After months of negotiations, Congress passed the $1.2 trillion infrastructure package in early November, sending about $4.46 billion to Mississippi over the next five years.
The infrastructure deal garnered bipartisan support, even among the Mississippi delegation. Republican Sen. Roger Wicker and Democratic Rep. Bennie Thompson voted to pass the bill, while Republican Sen. Cindy Hyde-Smith and Republican Reps. Trent Kelly, Michael Guest and Steven Palazzo voted against it.
The White House released a preliminary breakdown of where that money will flow to Mississippi. These estimates are based on allocation of funds in previous bills, meaning the formulas for the current bill could change based certain factors like the state’s population changes and energy consumption.
It is still unclear which state or local entities will get to spend this money. Much of the federal money will be given to the state through grants from the U.S. Department of Transportation, but how states spend these pots of money can differ based on the specific money.
Below is a breakdown of what Mississippi will receive based on the White House estimates.
Roads and bridges: $3.3 billion
Mississippi will receive about $3.3 billion for federal-aid highway apportioned programs and $225 million for bridge replacement and repairs under the Infrastructure Investment and Jobs Act over five years. This money can be spent, among other things, on replacement and repairs for both federal and state highways in Mississippi.
Mississippi can also compete for the $12.5 billion Bridge Investment Program for economically significant bridges and nearly $16 billion of national funding in the bill dedicated for major projects.
Water lines and pipes: $429 million
Mississippi will receive about $429 million over five years to improve water infrastructure across the state. This money is expected to be divvied up by state lawmakers to municipalities and counties across Mississippi.
Public transportation: $223 million
Mississippi will receive about $223 million over five years under the Infrastructure Investment and Jobs Act to improve public transportation options across the state.
High-speed internet: $100 million
Mississippi will receive a minimum allocation of $100 million to help provide broadband coverage across the state, including providing access to the at least 531,000 Mississippians who currently lack it.
About 1,181,000 Mississippians, or 41% of residents in the state, will be eligible for the Affordability Connectivity Benefit, which will help low-income families afford internet access. This is a subsidy program that provides eligible households with a monthly broadband service discount of $50 — or $75 on tribal lands — and reimbursement for connected devices of up to $100 per household.
Airports: $99 million
This pot of money is for maintenance and upgrades at existing airports. “The United States built modern aviation, but our airports lag far behind our competitors,” the White House said.

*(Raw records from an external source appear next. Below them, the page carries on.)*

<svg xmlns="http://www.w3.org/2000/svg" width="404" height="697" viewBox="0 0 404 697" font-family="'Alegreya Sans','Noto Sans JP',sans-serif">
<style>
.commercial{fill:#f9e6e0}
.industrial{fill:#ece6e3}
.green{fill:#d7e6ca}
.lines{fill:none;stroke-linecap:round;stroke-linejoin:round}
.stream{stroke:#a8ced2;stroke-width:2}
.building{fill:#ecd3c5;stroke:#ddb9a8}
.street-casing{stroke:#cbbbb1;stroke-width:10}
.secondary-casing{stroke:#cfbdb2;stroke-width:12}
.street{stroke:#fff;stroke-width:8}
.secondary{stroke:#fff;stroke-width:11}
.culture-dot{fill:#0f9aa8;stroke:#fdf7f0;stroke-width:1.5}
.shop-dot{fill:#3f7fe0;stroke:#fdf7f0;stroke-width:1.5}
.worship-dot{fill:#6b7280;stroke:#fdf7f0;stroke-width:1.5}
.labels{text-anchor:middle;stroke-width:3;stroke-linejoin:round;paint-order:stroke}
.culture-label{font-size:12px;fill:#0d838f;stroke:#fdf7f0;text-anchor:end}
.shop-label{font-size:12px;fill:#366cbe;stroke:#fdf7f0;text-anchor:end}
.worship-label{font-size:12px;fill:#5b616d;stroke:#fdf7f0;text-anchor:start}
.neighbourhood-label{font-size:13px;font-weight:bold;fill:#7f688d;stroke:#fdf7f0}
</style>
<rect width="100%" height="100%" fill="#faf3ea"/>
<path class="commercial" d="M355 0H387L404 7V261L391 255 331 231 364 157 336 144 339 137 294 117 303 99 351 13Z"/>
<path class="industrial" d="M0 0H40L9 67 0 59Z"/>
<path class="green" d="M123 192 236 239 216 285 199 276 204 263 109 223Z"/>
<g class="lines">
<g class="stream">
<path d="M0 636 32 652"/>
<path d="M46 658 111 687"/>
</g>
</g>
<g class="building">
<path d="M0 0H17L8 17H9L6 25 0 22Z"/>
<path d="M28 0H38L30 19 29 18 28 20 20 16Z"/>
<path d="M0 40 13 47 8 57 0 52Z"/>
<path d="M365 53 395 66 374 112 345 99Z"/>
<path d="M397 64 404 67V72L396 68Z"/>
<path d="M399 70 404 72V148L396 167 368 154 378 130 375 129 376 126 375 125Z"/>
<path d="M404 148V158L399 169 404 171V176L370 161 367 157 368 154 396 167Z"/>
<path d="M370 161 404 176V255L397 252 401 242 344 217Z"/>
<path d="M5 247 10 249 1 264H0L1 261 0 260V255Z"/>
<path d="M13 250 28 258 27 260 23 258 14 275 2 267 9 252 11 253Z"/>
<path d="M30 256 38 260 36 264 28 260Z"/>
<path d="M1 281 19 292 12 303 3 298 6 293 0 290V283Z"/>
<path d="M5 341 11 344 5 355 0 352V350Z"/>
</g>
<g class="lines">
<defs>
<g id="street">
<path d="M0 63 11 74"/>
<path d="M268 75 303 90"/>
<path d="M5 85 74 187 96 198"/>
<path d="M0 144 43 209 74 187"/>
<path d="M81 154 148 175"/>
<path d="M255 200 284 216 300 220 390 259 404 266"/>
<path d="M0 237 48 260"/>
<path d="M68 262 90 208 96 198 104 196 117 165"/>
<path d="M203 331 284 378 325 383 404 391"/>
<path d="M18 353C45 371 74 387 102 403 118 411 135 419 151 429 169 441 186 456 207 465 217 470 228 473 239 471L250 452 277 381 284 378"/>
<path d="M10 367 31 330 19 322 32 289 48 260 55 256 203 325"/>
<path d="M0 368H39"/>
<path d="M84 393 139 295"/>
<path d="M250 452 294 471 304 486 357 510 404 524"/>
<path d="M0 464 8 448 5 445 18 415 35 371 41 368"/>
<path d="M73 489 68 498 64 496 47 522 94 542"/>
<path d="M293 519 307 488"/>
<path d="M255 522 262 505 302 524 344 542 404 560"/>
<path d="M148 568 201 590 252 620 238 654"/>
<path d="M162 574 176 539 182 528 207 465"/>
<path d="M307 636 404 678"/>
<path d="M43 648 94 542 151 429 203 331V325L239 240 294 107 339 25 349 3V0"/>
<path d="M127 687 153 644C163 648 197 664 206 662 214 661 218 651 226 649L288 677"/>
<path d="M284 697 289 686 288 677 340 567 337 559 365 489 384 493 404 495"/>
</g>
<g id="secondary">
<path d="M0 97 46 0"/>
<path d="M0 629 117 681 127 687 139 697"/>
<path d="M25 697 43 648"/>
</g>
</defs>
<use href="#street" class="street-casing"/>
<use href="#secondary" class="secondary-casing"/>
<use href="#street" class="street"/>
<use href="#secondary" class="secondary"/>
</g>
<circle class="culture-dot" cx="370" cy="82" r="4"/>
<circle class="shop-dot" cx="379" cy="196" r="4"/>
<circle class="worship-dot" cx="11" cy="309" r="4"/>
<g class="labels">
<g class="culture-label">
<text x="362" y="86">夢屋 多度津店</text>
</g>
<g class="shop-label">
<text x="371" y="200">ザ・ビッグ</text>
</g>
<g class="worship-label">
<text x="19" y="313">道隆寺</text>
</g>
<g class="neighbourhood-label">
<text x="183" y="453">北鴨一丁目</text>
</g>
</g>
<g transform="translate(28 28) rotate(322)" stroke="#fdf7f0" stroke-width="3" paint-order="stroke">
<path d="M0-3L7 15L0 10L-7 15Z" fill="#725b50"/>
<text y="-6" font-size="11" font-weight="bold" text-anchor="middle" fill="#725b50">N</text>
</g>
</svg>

Some leaders in other states have suggested spending this money on gate and terminal repairs. The White House, in its breakdown, said the funds could “address repair and maintenance backlogs, reduce congestion and emissions near ports and airports, and drive electrification and other low-carbon technologies.”
Electric vehicle chargers: $51 million
Mississippi would expect to receive $51 million over five years to support the expansion of an electric vehicle charging network in the state. As federal leaders and the automobile industry move toward fully-electric fleets, this infrastructure is a critical need in Mississippi.
Mississippi will also have the opportunity to apply for the $2.5 billion in grant funding dedicated to electric vehicle charging in the bill.
Protection against climate change, cyberattacks: $35 million
Mississippi will receive about $19 million over five years to protect against wildfires, and about $16 million to protect against cyberattacks.
Mississippians will also benefit from the bill’s $3.5 billion national investment in weatherization, which stands to reduce energy costs for families.